Even now the harmony of the national cabinet process in the initial response has morphed into spot-fires of alternate approaches and the occasional squabble.
Out of necessity the world is now our oyster to do way better. Leadership will as always be of paramount importance. But it must be about what is best for the country not what is best for the survival of the leaders.Brian Roe
So where to go and how to get there?
The primary debate is clearly already whether the economic recovery can be market driven or must be led by government.
Any suggestion that the economy might snap back was either mis-speak or misunderstanding. It's unreasonable to expect that after this sort of disruption things will quickly return to anything like normal.
In terms of what might not return - much has been referenced about zombie businesses. There are without doubt a few sub-categories here.
There will be for sure a pocket of opportunists who will have gamed the JobKeeper and other grants systems through bogus businesses. Hopefully not too many - and hopefully when time and priorities allow they will be held to account for the actions.

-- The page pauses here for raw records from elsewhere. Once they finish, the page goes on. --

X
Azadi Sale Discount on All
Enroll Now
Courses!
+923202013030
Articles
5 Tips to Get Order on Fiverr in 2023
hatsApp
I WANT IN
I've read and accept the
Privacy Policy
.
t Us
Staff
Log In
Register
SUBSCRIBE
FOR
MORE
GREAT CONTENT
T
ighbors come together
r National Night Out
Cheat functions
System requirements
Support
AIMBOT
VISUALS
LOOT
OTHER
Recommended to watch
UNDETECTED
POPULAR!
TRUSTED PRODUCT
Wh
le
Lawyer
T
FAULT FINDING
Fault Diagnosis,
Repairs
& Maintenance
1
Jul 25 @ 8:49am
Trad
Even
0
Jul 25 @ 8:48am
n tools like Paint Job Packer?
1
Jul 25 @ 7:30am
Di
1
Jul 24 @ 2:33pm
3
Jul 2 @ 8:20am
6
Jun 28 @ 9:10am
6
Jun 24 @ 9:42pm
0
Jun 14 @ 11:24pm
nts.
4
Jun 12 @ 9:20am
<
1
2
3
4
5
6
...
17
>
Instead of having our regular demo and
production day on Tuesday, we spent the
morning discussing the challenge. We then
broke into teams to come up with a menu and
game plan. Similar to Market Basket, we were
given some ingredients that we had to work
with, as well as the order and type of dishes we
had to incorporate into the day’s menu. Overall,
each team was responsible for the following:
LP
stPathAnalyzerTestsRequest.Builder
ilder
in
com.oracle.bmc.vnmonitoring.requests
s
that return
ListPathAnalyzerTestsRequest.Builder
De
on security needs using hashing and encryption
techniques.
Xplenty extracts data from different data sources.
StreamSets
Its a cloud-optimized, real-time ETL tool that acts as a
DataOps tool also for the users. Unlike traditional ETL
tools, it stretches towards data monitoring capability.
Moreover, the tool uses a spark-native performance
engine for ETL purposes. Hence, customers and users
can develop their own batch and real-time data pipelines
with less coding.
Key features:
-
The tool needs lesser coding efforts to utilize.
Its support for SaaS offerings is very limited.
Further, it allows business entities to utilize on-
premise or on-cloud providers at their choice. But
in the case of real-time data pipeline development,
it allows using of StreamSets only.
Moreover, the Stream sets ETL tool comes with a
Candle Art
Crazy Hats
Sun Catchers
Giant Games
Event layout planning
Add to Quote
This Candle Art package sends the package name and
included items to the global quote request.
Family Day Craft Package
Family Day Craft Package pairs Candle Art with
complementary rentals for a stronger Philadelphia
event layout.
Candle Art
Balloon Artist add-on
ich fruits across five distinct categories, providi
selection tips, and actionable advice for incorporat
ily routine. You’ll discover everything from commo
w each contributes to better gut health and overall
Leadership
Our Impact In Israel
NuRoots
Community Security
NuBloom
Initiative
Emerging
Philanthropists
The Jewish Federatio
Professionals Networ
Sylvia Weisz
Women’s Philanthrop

Amongst the genuine cases there will be those who simply decide now is the time to up stumps.Those who might have been contemplating that in any case, are close to retirement or see opportunity in another venture.
But sadly there will also be those who simply can't resume normal operations. Once the connective band breaks over such a substantial period as we have experienced, viability is lost or made so tenuous that it's unwise to continue. For those folk and businesses - carefully thought out exit strategies and support services will be vital.
Now is also the time to re-value every aspect and the operation of early childhood education and care. When Australia goes back to work many will find themselves in new roles and in need of a whole swag of support services they might not have previously contemplated. But we cannot wait for ever for that to happen. Whilst it must be considered - it must also be expedient.
Inevitably this means it must be government driven - with the sort of expansive and unfettered vision with which Australia approached its isolation and vulnerability after World War 2. It's a chance to brush aside the climate-wars, to take on the nation-building projects that have been considered too hard to seriously contemplate and to install a true safety net of fairness across society.
It's the perfect excuse to invest massively in research and innovation - but in an economically clever way so that when the ideas, inventions and discoveries come to fruition Australia doesn't have to pay again to access the benefits.
The re-set must also include a re-evaluation of how we as a country operate. For example we have come to accept standard costing processes for projects that include too much and over-priced consultancy and feasibility work. Individual responsibility for their own actions was not a bad mantra for previous generations. And it's not just at the macro-level that attention should be directed.
There's clearly been way too much time spent in recent weeks in formulating pick-up and drop-off strategies at schools. There was a way simpler solution - one that served those previous generations so well. As the Prime Minister said in relation to panic buying - just stop it.
On the other hand a little more time could perhaps be spent by bureaucrats on designing forms. It can't be that hard.